Prisco got the idea for the first show when he realized that his rockabilly trio was going to be playing on Elvis’ Jan. 8th birthday.
“We had a lot of friends who’d come down to see us—friends from other bands—and I always enjoyed having people come up on stage,” he says. “So that night I spread the word around that ‘Hey, we’re going to do a bunch of Elvis stuff, so come on down and come up and sing a song.’”
It clicked, and the next year he decided to ask people to bring canned food to donate to local pantries for the hungry and homeless. And so the event grew from a little bar in Huntington to where it is today—with a hiatus in the ’90s—and it’s been going strong eight years in a row with dozens of performers. But it was always about Elvis and his songs. The cardinal rule, Prisco said, was: “No Elvis impersonators!” He understands that some fans fixate on the “whole mythology and campiness and that whole insane side” of the Elvis image, and that “the impersonators play into that,” but, for Prisco and his peers, it’s about being “true to the vibe.”
No matter how his career was going on stage, Elvis always had his standards, according to his wife, Priscilla Presley, who divorced him in October 1973. As she wrote in her memoir, he “couldn’t abide singers who were, in his words, ‘all technique and no emotional feeling,’ and in this category he firmly placed Mel Torme and Robert Goulet. They were both responsible for two television sets being blown away with a .357 Magnum.”
The recent NYRMA event in January delved into Elvis’ “deep catalogue and some odd-ball stuff,” Prisco says, but the music could stand on its own. “I think if you didn’t know it was an Elvis show, you would still have enjoyed it because of the level of the performances and the musicianship.”
They did the King proud—and, in that spirit, it’s worth recalling how much the New York Times’ then-top music critic, John Rockwell, appreciated seeing and hearing Elvis himself when he last performed on Long Island almost 40 years ago.
“Mr. Presley can still rock, and he felt like rocking a refreshing lot of the time Saturday at the Nassau Coliseum,” the critic wrote on July 21, 1975. “When this observer last saw Mr. Presley, it was also the Nassau Coliseum, two summers ago. Then he was fat, lazy and ineffectual. On Saturday he was still fat—fatter than ever, a blown-up cartoon of his spare 1950s toughness. But he wasn’t lazy, and he most certainly wasn’t ineffectual.”
Granelli, who was also there that day, would no doubt agree with Rockwell’s assessment.

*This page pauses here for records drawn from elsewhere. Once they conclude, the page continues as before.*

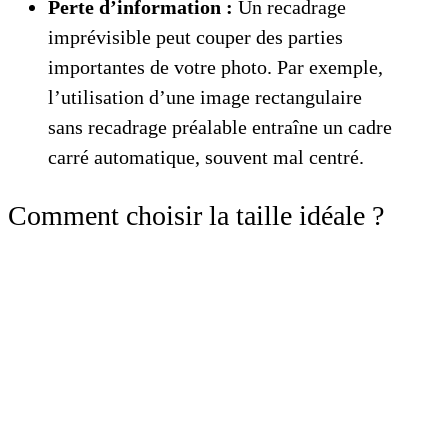
Perte d’information :
Un recadrage
imprévisible peut couper des parties
importantes de votre photo. Par exemple,
l’utilisation d’une image rectangulaire
sans recadrage préalable entraîne un cadre
carré automatique, souvent mal centré.
Comment choisir la taille idéale ?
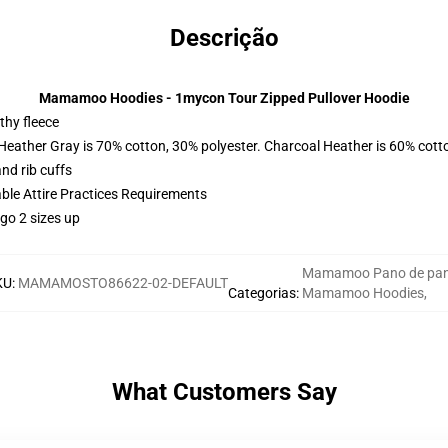
Descrição
Mamamoo Hoodies - 1mycon Tour Zipped Pullover Hoodie
thy fleece
 Heather Gray is 70% cotton, 30% polyester. Charcoal Heather is 60% cott
nd rib cuffs
able Attire Practices Requirements
 go 2 sizes up
Mamamoo Pano de pa
KU
:
MAMAMOSTO86622-02-DEFAULT
Categorias
:
Mamamoo Hoodies
,
What Customers Say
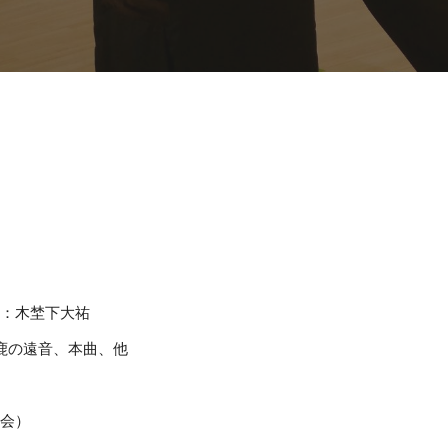
）
：木埜下大祐
鹿の遠音、本曲、他
協会）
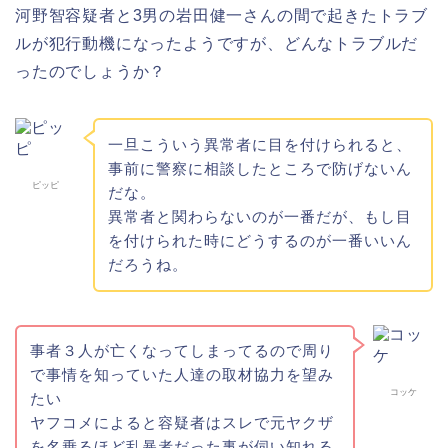
河野智容疑者と3男の岩田健一さんの間で起きたトラブ
ルが犯行動機になったようですが、どんなトラブルだ
ったのでしょうか？
一旦こういう異常者に目を付けられると、
事前に警察に相談したところで防げないん
ピッピ
だな。
異常者と関わらないのが一番だが、もし目
を付けられた時にどうするのが一番いいん
だろうね。
事者３人が亡くなってしまってるので周り
で事情を知っていた人達の取材協力を望み
コッケ
たい
ヤフコメによると容疑者はスレで元ヤクザ
を名乗るほど乱暴者だった事が伺い知れる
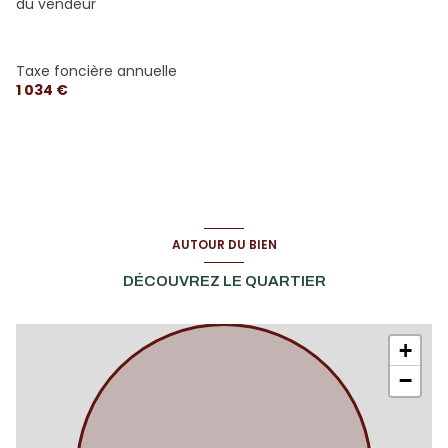
du vendeur
Taxe foncière annuelle
1 034 €
AUTOUR DU BIEN
DÉCOUVREZ LE QUARTIER
+
−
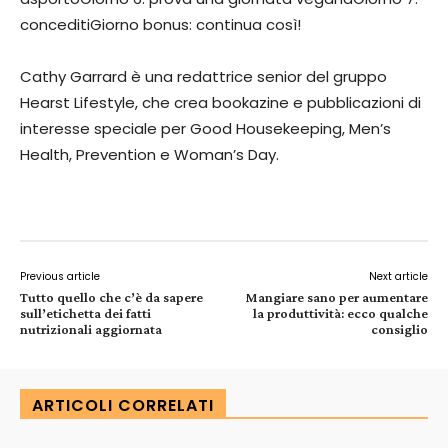
conceditiGiorno bonus: continua così!
Cathy Garrard è una redattrice senior del gruppo
Hearst Lifestyle, che crea bookazine e pubblicazioni di
interesse speciale per Good Housekeeping, Men’s
Health, Prevention e Woman’s Day.
Previous article
Next article
Tutto quello che c’è da sapere
Mangiare sano per aumentare
sull’etichetta dei fatti
la produttività: ecco qualche
nutrizionali aggiornata
consiglio
ARTICOLI CORRELATI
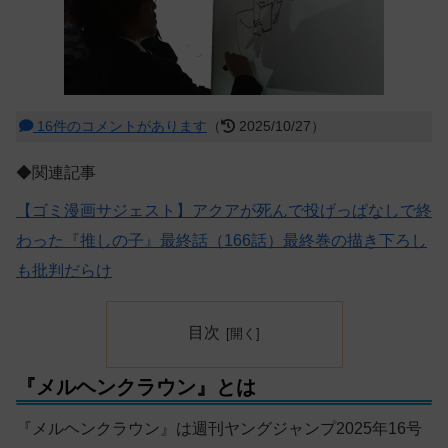
16件のコメントがあります
（
2025/10/27）
◆関連記事
【ゴミ漫画サジェスト】アクアが死んで投げっぱなしで終
わった『推しの子』最終話（166話）最終巻の描き下ろし
も批判だらけ
目次
『メルヘンクラウン』とは
『メルヘンクラウン』は週刊ヤングジャンプ2025年16号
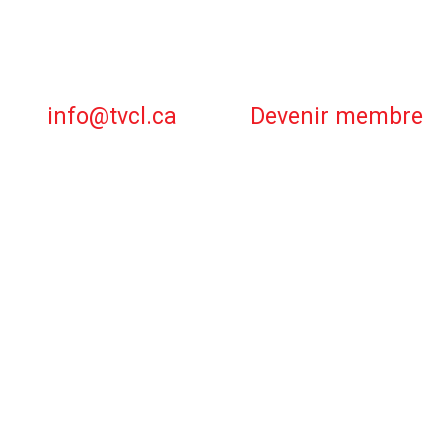
info@tvcl.ca
Devenir membre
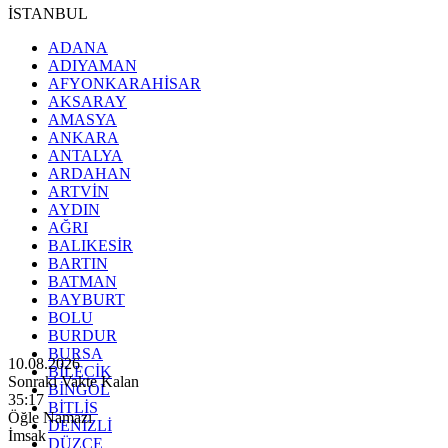
İSTANBUL
ADANA
ADIYAMAN
AFYONKARAHİSAR
AKSARAY
AMASYA
ANKARA
ANTALYA
ARDAHAN
ARTVİN
AYDIN
AĞRI
BALIKESİR
BARTIN
BATMAN
BAYBURT
BOLU
BURDUR
BURSA
10.08.2026
BİLECİK
Sonraki Vakte Kalan
BİNGÖL
35:15
BİTLİS
Öğle Namazı
DENİZLİ
İmsak
DÜZCE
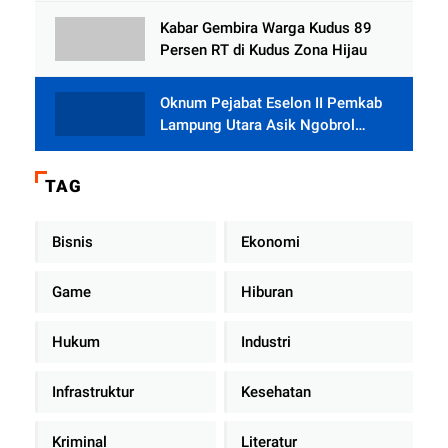
Rumah dari BAZNAS
Kabar Gembira Warga Kudus 89
Persen RT di Kudus Zona Hijau
Oknum Pejabat Eselon II Pemkab
Lampung Utara Asik Ngobrol
Dengan Teman Kencan Wanitanya
di Dalam Mobil Dinas
TAG
Bisnis
Ekonomi
Game
Hiburan
Hukum
Industri
Infrastruktur
Kesehatan
Kriminal
Literatur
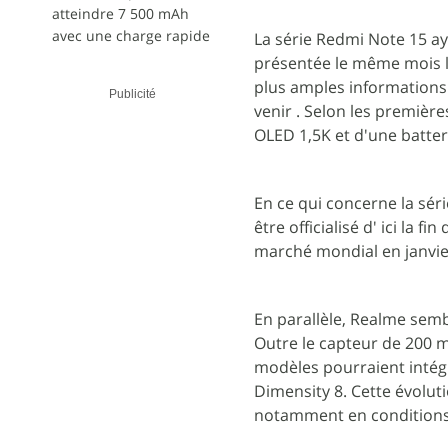
atteindre 7 500 mAh
avec une charge rapide
La série Redmi Note 15 ay
présentée le même mois l
plus amples informations 
Publicité
venir . Selon les première
OLED 1,5K et d'une batter
En ce qui concerne la séri
être officialisé d' ici la 
marché mondial en janvie
En parallèle, Realme sem
Outre le capteur de 200 
modèles pourraient intég
Dimensity 8. Cette évolut
notamment en conditions d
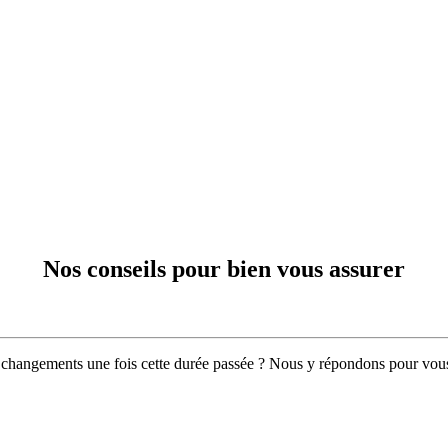
Nos conseils
pour bien vous assurer
 changements une fois cette durée passée ? Nous y répondons pour vou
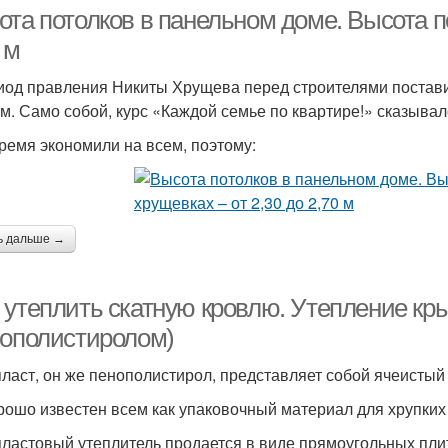
та потолков в панельном доме. Высота по
 м
иод правления Никиты Хрущева перед строителями поставил
м. Само собой, курс «Каждой семье по квартире!» сказывал
время экономили на всем, поэтому:
ь дальше →
 утеплить скатную кровлю. Утепление к
нополистиролом)
ласт, он же пенополистирол, представляет собой ячеистый
рошо известен всем как упаковочный материал для хрупких
ластовый утеплитель продается в виде прямоугольных пли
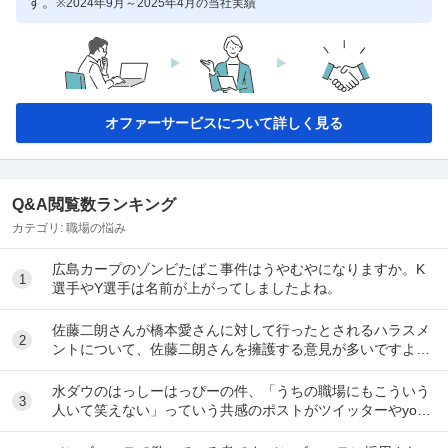
す。
※2024年9月～2025年4月の当社実績
オファーサービスについて詳しく見る
Q&A閲覧数ランキング
カテゴリ:
職場の悩み
広島カープのゾンビたばこ事件はうやむやになりますか。K
1
選手やY選手は名前が上がってしましたよね。
佐藤二朗さんが橋本愛さんに対して行ったとされるハラスメ
2
ントについて、佐藤二朗さんを擁護する意見が多いですよ
ね。 これは極端に言えば、 「ハラスメントでは...
水ダウのはっしーはっぴーの件、「うちの職場にもこういう
3
人いて笑えない」っていう共感のポストがツイッターやyout
ubeのコメント欄に多すぎてそっちに驚いて...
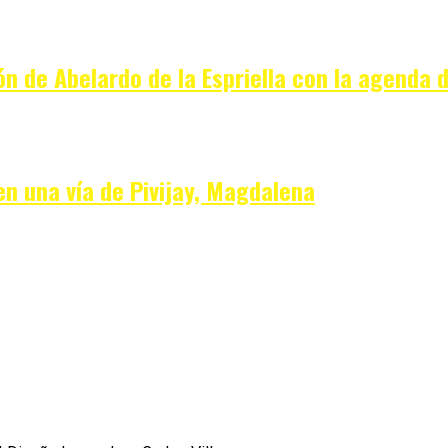
ón de Abelardo de la Espriella con la agenda 
en una vía de Pivijay, Magdalena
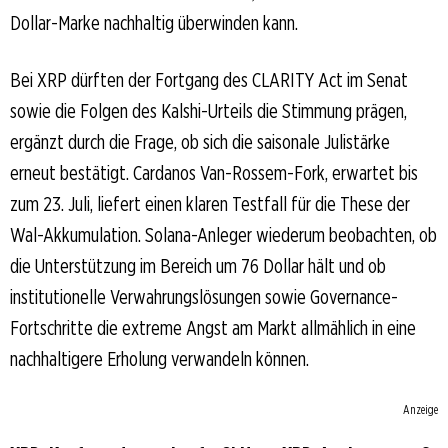
Dollar-Marke nachhaltig überwinden kann.
Bei XRP dürften der Fortgang des CLARITY Act im Senat
sowie die Folgen des Kalshi-Urteils die Stimmung prägen,
ergänzt durch die Frage, ob sich die saisonale Julistärke
erneut bestätigt. Cardanos Van-Rossem-Fork, erwartet bis
zum 23. Juli, liefert einen klaren Testfall für die These der
Wal-Akkumulation. Solana-Anleger wiederum beobachten, ob
die Unterstützung im Bereich um 76 Dollar hält und ob
institutionelle Verwahrungslösungen sowie Governance-
Fortschritte die extreme Angst am Markt allmählich in eine
nachhaltigere Erholung verwandeln können.
Anzeige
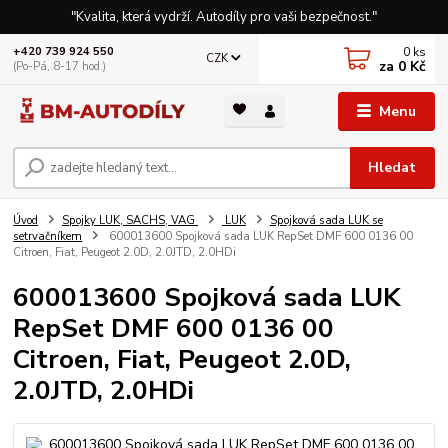
"Kvalita, která vydrží. Autodíly pro vaši bezpečnost."
0
ks
+420 739 924 550
CZK
za
0 Kč
(Po-Pá, 8-17 hod.)
Menu
Hledat
Úvod
Spojky LUK, SACHS, VAG
LUK
Spojková sada LUK se
setrvačníkem
600013600 Spojková sada LUK RepSet DMF 600 0136 00
Citroen, Fiat, Peugeot 2.0D, 2.0JTD, 2.0HDi
600013600 Spojková sada LUK
RepSet DMF 600 0136 00
Citroen, Fiat, Peugeot 2.0D,
2.0JTD, 2.0HDi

“It appeared to me he had the same charisma that he had in the ‘50s and the early ‘60s but he was almost a caricature of himself in the performance,” she says. She blamed his management, Colonel Tom Parker in particular. “I don’t think [Elvis] was any longer true to who he really was,” she says. “He was what they were telling him he had to be.”
Like many an Elvis afficionado, she believes he had tremendous talent but no coping skills to fend off the freeloaders.
“He was the son of a sharecropper,” she says. “Where would he have learned any business acumen? So once Colonel Parker got into the picture, I think that started out to be a good thing but ultimately destroyed him.”
Prisco says that though Parker took 50 percent of Elvis’ share, the performer never lacked anything he wanted—and he shouldn’t be held blameless for decisions that in retrospect limited his career, let alone his life. As for what Elvis achieved, Prisco believes that rock and roll really began when Elvis recorded “Mystery Train” in 1955.
“That was it,” Prisco says. “Nothing had sounded truly like that before.”
As Elvis profoundly changed American music, so too has the industry changed irrevocably—and Prisco believes there’s no going back to the days of “those big bangs—Sinatra, Elvis, the Beatles and, some people will say, Michael Jackson—that’s not going to happen anymore the way everything’s so fragmented now and so immediate. He’ll always have that.”
Elvis has left the building, never to return, but his music is still rocking the halls.